How to complete this task ▸
Write out the whole listing exactly as it is written below.

Raw data ▸
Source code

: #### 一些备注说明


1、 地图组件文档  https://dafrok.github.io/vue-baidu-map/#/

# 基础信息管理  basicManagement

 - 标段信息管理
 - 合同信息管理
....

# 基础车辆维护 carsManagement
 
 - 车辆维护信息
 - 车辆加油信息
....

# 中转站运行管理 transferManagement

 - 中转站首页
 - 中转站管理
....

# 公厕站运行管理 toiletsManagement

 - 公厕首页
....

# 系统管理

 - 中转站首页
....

Solution ▸
Source code

: #### 一些备注说明


1、 地图组件文档  https://dafrok.github.io/vue-baidu-map/#/

# 基础信息管理  basicManagement

 - 标段信息管理
 - 合同信息管理
....

# 基础车辆维护 carsManagement
 
 - 车辆维护信息
 - 车辆加油信息
....

# 中转站运行管理 transferManagement

 - 中转站首页
 - 中转站管理
....

# 公厕站运行管理 toiletsManagement

 - 公厕首页
....

# 系统管理

 - 中转站首页
....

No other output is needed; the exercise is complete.